- Opening Delimiter -

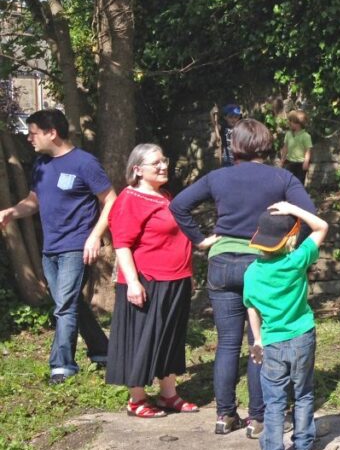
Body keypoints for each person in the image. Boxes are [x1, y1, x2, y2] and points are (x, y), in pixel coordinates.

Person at [170, 119, 316, 437]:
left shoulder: (218, 177)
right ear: (266, 143)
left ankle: (224, 415)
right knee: (258, 342)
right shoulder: (282, 177)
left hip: (221, 263)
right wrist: (290, 246)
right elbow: (310, 215)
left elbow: (178, 205)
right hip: (259, 263)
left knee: (226, 343)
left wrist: (199, 238)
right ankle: (257, 418)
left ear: (234, 145)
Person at [0, 109, 113, 384]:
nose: (29, 138)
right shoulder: (41, 164)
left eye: (33, 132)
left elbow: (111, 199)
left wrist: (95, 236)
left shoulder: (85, 163)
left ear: (52, 133)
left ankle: (62, 366)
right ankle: (103, 351)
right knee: (70, 303)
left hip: (77, 246)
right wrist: (11, 212)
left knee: (64, 306)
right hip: (50, 248)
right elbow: (34, 200)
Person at [107, 144, 197, 418]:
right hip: (148, 280)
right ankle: (137, 399)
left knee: (168, 338)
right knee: (142, 339)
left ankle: (168, 394)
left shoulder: (164, 196)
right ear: (137, 169)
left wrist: (188, 275)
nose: (163, 166)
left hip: (175, 279)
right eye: (155, 162)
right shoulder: (130, 198)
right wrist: (133, 282)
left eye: (164, 160)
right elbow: (121, 244)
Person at [241, 201, 328, 450]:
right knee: (303, 393)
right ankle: (303, 447)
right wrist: (292, 207)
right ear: (290, 238)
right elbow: (322, 226)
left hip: (273, 343)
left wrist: (257, 340)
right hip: (303, 337)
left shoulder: (252, 272)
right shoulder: (297, 260)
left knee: (274, 402)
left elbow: (251, 308)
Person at [279, 110, 313, 186]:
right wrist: (282, 160)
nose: (289, 123)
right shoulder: (288, 134)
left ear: (298, 123)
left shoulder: (306, 136)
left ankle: (298, 197)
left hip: (300, 164)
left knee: (299, 183)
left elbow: (308, 150)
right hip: (289, 162)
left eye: (291, 121)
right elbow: (285, 147)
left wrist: (306, 162)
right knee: (287, 181)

- Closing Delimiter -

Exercise:
Output the data exactly. Pictures don't belong in the result.

Result:
Body keypoints for each person in the image. Boxes are [x1, y1, x2, y2] and points are (x, y), in pixel coordinates.

Person at [170, 119, 316, 437]:
left shoulder: (218, 177)
right ear: (266, 143)
left ankle: (224, 415)
right knee: (258, 342)
right shoulder: (282, 177)
left hip: (221, 263)
right wrist: (290, 246)
right elbow: (310, 215)
left elbow: (178, 205)
right hip: (259, 263)
left knee: (226, 343)
left wrist: (199, 238)
right ankle: (257, 418)
left ear: (234, 145)
Person at [0, 109, 113, 384]:
nose: (29, 138)
right shoulder: (41, 164)
left eye: (33, 132)
left elbow: (111, 199)
left wrist: (95, 236)
left shoulder: (85, 163)
left ear: (52, 133)
left ankle: (62, 366)
right ankle: (103, 351)
right knee: (70, 303)
left hip: (77, 246)
right wrist: (11, 212)
left knee: (64, 306)
right hip: (50, 248)
right elbow: (34, 200)
Person at [107, 144, 197, 418]:
right hip: (148, 280)
right ankle: (137, 399)
left knee: (168, 338)
right knee: (142, 339)
left ankle: (168, 394)
left shoulder: (164, 196)
right ear: (137, 169)
left wrist: (188, 275)
nose: (163, 166)
left hip: (175, 279)
right eye: (155, 162)
right shoulder: (130, 198)
right wrist: (133, 282)
left eye: (164, 160)
right elbow: (121, 244)
Person at [241, 201, 328, 450]:
right knee: (303, 393)
right ankle: (303, 447)
right wrist: (292, 207)
right ear: (290, 238)
right elbow: (322, 226)
left hip: (273, 343)
left wrist: (257, 340)
right hip: (303, 337)
left shoulder: (252, 272)
right shoulder: (297, 260)
left knee: (274, 402)
left elbow: (251, 308)
Person at [279, 110, 313, 186]:
right wrist: (282, 160)
nose: (289, 123)
right shoulder: (288, 134)
left ear: (298, 123)
left shoulder: (306, 136)
left ankle: (298, 197)
left hip: (300, 164)
left knee: (299, 183)
left elbow: (308, 150)
right hip: (289, 162)
left eye: (291, 121)
right elbow: (285, 147)
left wrist: (306, 162)
right knee: (287, 181)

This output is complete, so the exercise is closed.